- Dataset entries -
════════

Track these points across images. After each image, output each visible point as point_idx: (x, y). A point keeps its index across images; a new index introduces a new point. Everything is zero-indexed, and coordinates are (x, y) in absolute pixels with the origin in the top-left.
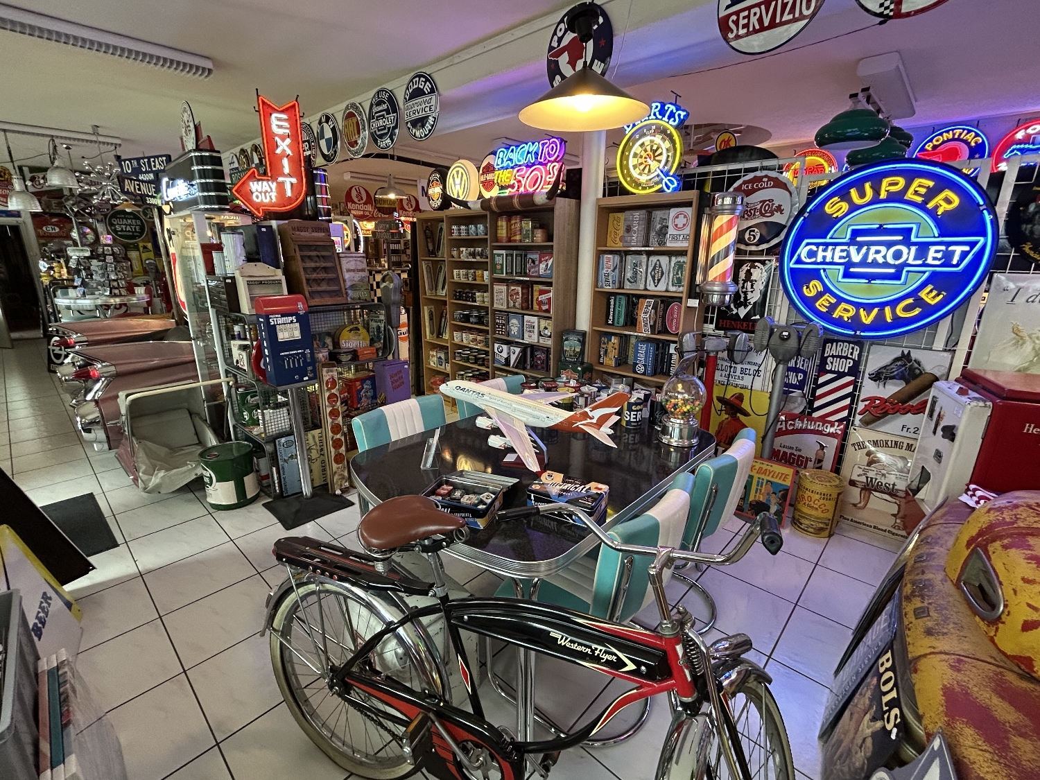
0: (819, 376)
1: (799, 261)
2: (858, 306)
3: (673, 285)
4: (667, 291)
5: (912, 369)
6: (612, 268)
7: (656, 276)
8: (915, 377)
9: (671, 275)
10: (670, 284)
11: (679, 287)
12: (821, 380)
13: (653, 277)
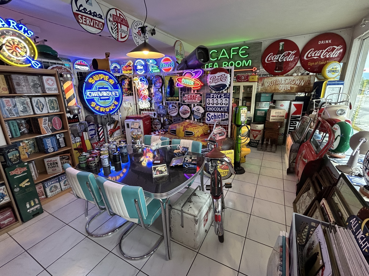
0: (98, 129)
1: (88, 97)
2: (105, 107)
3: (50, 110)
4: (48, 113)
5: (114, 120)
6: (12, 106)
7: (40, 107)
8: (115, 122)
9: (48, 106)
10: (49, 109)
11: (54, 110)
12: (99, 130)
13: (38, 108)
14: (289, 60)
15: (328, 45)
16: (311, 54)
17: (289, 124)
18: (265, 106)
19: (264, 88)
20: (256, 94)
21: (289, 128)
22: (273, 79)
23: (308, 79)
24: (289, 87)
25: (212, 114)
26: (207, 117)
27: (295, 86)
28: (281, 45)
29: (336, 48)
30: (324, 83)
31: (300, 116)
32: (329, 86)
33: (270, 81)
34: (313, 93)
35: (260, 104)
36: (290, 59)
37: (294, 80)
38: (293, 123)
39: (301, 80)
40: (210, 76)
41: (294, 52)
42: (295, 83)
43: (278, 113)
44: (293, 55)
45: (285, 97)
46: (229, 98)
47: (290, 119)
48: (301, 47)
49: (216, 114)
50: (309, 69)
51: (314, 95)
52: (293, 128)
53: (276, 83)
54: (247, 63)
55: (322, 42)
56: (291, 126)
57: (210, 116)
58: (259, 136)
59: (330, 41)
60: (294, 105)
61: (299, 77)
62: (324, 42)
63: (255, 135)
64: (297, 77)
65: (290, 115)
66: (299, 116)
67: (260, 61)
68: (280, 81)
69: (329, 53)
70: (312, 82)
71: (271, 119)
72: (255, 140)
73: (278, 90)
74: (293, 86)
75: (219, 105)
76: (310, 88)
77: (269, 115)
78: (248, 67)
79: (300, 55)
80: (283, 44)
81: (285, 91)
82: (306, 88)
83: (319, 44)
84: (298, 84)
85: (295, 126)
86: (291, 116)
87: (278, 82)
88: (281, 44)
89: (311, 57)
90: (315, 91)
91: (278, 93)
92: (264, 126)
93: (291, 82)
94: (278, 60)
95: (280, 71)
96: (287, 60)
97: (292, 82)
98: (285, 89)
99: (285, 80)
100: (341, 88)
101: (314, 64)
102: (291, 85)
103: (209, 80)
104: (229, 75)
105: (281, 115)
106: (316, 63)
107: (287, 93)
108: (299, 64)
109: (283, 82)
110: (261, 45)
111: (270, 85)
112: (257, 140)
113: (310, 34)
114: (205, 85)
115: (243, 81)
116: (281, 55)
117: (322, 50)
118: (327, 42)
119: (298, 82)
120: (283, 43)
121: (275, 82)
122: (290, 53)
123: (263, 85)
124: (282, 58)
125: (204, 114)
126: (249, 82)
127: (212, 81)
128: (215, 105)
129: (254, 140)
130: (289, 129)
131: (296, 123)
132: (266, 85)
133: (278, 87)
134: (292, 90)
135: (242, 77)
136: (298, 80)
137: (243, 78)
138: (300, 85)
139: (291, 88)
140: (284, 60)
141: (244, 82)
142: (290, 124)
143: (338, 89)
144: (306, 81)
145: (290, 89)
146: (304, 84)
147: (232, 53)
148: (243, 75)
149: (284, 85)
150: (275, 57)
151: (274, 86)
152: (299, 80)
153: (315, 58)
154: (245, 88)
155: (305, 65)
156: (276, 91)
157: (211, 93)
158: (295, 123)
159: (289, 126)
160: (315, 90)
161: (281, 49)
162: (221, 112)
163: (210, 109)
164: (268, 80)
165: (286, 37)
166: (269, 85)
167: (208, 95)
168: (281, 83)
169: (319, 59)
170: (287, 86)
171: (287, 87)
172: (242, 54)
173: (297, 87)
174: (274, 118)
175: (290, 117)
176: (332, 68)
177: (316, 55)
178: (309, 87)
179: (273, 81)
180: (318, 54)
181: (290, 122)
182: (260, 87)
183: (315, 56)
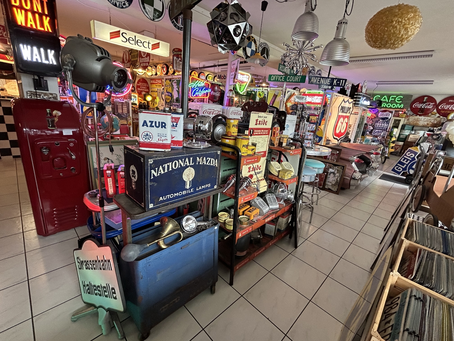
16: (444, 106)
18: (406, 132)
19: (408, 122)
20: (402, 125)
22: (416, 118)
23: (439, 120)
25: (377, 130)
26: (373, 131)
27: (430, 123)
33: (414, 118)
35: (403, 131)
36: (430, 107)
37: (430, 119)
39: (435, 120)
40: (380, 113)
41: (433, 104)
43: (415, 136)
45: (422, 129)
46: (389, 124)
48: (438, 101)
49: (379, 131)
50: (441, 114)
54: (400, 106)
55: (451, 101)
57: (376, 131)
58: (399, 148)
60: (427, 133)
63: (396, 148)
67: (409, 106)
71: (409, 140)
72: (396, 151)
74: (429, 123)
75: (382, 127)
77: (409, 137)
78: (401, 108)
79: (436, 106)
80: (427, 99)
81: (422, 125)
83: (449, 101)
87: (419, 120)
88: (426, 98)
89: (444, 108)
92: (404, 144)
93: (428, 120)
94: (421, 107)
96: (428, 108)
99: (424, 119)
102: (427, 122)
103: (379, 115)
104: (391, 114)
106: (446, 112)
108: (435, 111)
109: (422, 120)
110: (412, 97)
114: (377, 116)
116: (424, 104)
117: (450, 105)
119: (432, 121)
122: (430, 104)
123: (408, 120)
124: (424, 106)
125: (372, 130)
126: (399, 117)
127: (381, 115)
128: (380, 126)
132: (410, 120)
133: (418, 122)
134: (428, 125)
137: (396, 114)
138: (434, 123)
140: (426, 108)
141: (395, 117)
145: (426, 125)
146: (436, 122)
149: (422, 122)
150: (420, 105)
151: (416, 121)
153: (446, 109)
154: (395, 120)
155: (439, 111)
156: (417, 125)
157: (379, 120)
161: (425, 100)
162: (383, 130)
163: (377, 128)
164: (412, 117)
165: (430, 95)
166: (412, 120)
167: (377, 122)
169: (448, 110)
170: (425, 122)
172: (398, 100)
173: (432, 124)
174: (412, 139)
177: (447, 107)
182: (406, 121)
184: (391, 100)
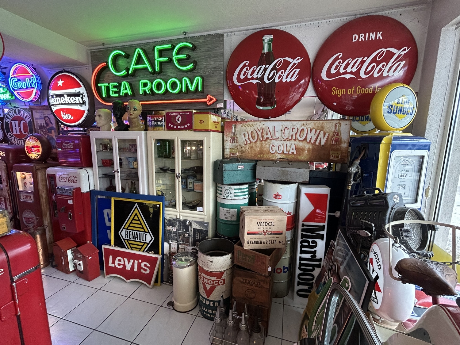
14: (289, 80)
15: (376, 45)
16: (337, 66)
17: (299, 245)
18: (235, 196)
19: (236, 147)
21: (299, 255)
22: (255, 127)
23: (334, 129)
24: (293, 146)
27: (307, 146)
28: (266, 41)
29: (395, 54)
30: (384, 141)
31: (324, 226)
32: (396, 153)
33: (250, 130)
34: (353, 170)
35: (223, 190)
36: (289, 77)
37: (303, 129)
38: (308, 242)
39: (318, 131)
41: (296, 62)
42: (306, 138)
43: (266, 223)
44: (296, 68)
45: (284, 173)
47: (300, 233)
48: (312, 50)
50: (335, 104)
51: (356, 174)
52: (308, 256)
53: (262, 137)
54: (192, 83)
55: (361, 37)
56: (303, 249)
58: (218, 288)
59: (379, 35)
60: (309, 196)
61: (315, 124)
62: (365, 37)
63: (208, 287)
64: (308, 122)
65: (301, 223)
66: (321, 224)
67: (223, 82)
68: (271, 130)
69: (380, 66)
70: (344, 137)
71: (247, 242)
72: (210, 301)
73: (267, 154)
74: (301, 144)
76: (339, 153)
78: (196, 93)
80: (271, 40)
81: (283, 156)
82: (331, 152)
83: (354, 41)
84: (312, 141)
85: (313, 250)
86: (303, 225)
87: (267, 134)
88: (267, 38)
89: (338, 73)
90: (360, 164)
91: (268, 160)
93: (296, 134)
94: (262, 79)
95: (270, 108)
96: (284, 80)
97: (298, 134)
98: (285, 152)
99: (283, 129)
100: (423, 157)
101: (347, 92)
102: (297, 143)
105: (274, 229)
106: (351, 91)
107: (288, 162)
109: (278, 135)
110: (223, 41)
111: (250, 140)
112: (214, 302)
113: (330, 20)
115: (179, 127)
116: (267, 66)
117: (361, 58)
118: (373, 36)
119: (312, 136)
120: (271, 36)
121: (260, 133)
122: (287, 63)
123: (234, 139)
124: (271, 75)
126: (195, 131)
129: (206, 300)
130: (300, 257)
131: (316, 242)
132: (242, 139)
133: (267, 146)
134: (300, 155)
135: (178, 117)
136: (311, 130)
137: (180, 120)
138: (317, 143)
139: (297, 149)
140: (277, 81)
141: (181, 130)
142: (302, 246)
143: (416, 161)
144: (331, 135)
145: (295, 153)
146: (327, 140)
147: (158, 60)
148: (179, 113)
149: (281, 143)
150: (254, 71)
151: (258, 142)
152: (314, 130)
153: (348, 76)
155: (324, 95)
156: (265, 156)
158: (313, 242)
159: (299, 249)
160: (358, 162)
161: (266, 50)
164: (245, 128)
165: (278, 26)
166: (248, 140)
168: (275, 138)
169: (356, 80)
170: (289, 143)
171: (288, 148)
172: (179, 61)
173: (311, 147)
174: (256, 238)
175: (300, 228)
176: (396, 101)
177: (349, 70)
178: (338, 150)
179: (255, 132)
180: (352, 68)
181: (300, 240)
182: (228, 145)
183: (346, 73)
184: (161, 63)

════════

- What to do -
How many lines in the listing above contain the word "output"? Reply with the number alone.

- Task answer -
1